PUEBLO, Colorado — The Colorado Supreme Court recently overturned a court order issued in a criminal case in Pueblo. The defendant in the case, James Justice, rejected a plea offer from prosecutors. His attorneys then requested the judge order mediation to force the district attorney's office back to the bargaining table. The trial court granted the order.
The 20-page opinion was published last Monday and concludes that the trial court erred because it lacked the authority to require the parties to mediate the cases.
Justice faces multiple felony charges in four open criminal cases. The arrest warrants accuse him of throwing improvised explosives into the yard of his neighbor's home, and at the police during an incident on May 24, 2020.
Justice is also accused of assaulting a deputy at the Pueblo County Jail in July 2020. He was arrested again on January 29, 2021, after shooting at police officers along North Elizabeth Street.
He is also accused of setting his ex-girlfriend's car on fire, throwing a screwdriver at her, and then spitting on one of the police officers during his arrest in July 2019.
The Supreme Court opinion notes that District Court Judge Allison Ernst relied on the Dispute Resolution Act, a law governing civil court cases, to support granting the mediation order.
Tenth Judicial District Attorney Jeff Chostner appealed the order directly to the State Supreme Court.
The opinion was written by Justice Carlos Samour and clarifies that prosecutors have sole discretion in offering plea agreements under state law governing criminal proceedings.
"The court has no role in the process," the opinion states.
Samour writes that mediation in a criminal case is not necessary for the proper functioning of the court.
"Doing so may hinder the court's proper functioning because, as arguably occurred here, it may inadvertently land the court smack in the middle of the plea bargaining process and compromise the court's role as a neutral arbiter," Samour wrote.

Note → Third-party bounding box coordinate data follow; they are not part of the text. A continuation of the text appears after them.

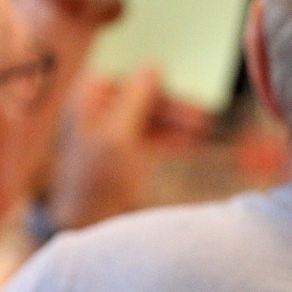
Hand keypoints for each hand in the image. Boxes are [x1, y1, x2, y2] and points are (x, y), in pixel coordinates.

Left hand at [48, 68, 212, 228]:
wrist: (85, 225)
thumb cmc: (93, 181)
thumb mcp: (117, 135)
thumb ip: (136, 98)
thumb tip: (154, 65)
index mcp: (87, 99)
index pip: (128, 79)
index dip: (156, 85)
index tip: (182, 90)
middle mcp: (98, 110)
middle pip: (144, 98)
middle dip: (174, 108)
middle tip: (204, 118)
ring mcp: (110, 131)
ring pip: (151, 117)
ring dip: (178, 122)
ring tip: (206, 129)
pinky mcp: (123, 153)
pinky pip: (152, 136)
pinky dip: (171, 137)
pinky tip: (192, 141)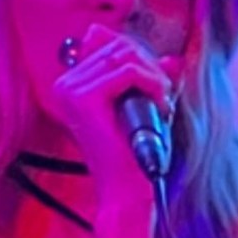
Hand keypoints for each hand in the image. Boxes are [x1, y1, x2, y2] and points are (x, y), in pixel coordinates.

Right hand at [52, 24, 175, 205]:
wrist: (124, 191)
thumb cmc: (133, 154)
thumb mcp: (143, 107)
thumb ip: (153, 81)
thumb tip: (173, 58)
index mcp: (70, 85)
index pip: (111, 46)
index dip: (143, 61)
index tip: (159, 88)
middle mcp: (64, 84)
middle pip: (119, 47)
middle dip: (150, 68)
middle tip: (164, 99)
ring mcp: (71, 90)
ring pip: (125, 56)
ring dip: (154, 77)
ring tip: (163, 105)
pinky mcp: (84, 98)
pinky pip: (128, 72)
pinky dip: (153, 86)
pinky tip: (161, 108)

News 5 asked retired 10th Judicial District Chief Judge Dennis Maes to help explain the ruling.
"I could see how the prosecution would walk away from this saying, wait a minute, we made the plea offer judge. Are you suggesting to us that you don't like it," Maes said.
He explained a judge runs the risk of appearing biased, even without meaning to, simply by ordering mediation in plea negotiations."
"The one thing you don't want to be as a trial judge is to appear to be impartial in one way or another, and you may do that even innocently by suggesting one thing or another," Maes said.
District Attorney Chostner told News 5 in a statement his office was greatly heartened by the decision.
"The People as represented by our office should not be forced into a process it doesn't believe protects the People," Chostner said.
Justice is represented in his criminal cases by both lawyers from the Colorado Public Defender's Office as well as a private attorney.
Public Defender Ian King declined to comment saying it would be unprofessional and unethical for him to do so under the rules of professional conduct.
Judge Ernst also declined citing the Judicial Code of Conduct which prohibits judges from publicly discussing cases.
Justice's private attorney, Michael Emmons, did not return our calls.
Justice remains in custody in the Pueblo County jail on a $500,00 cash-only bond.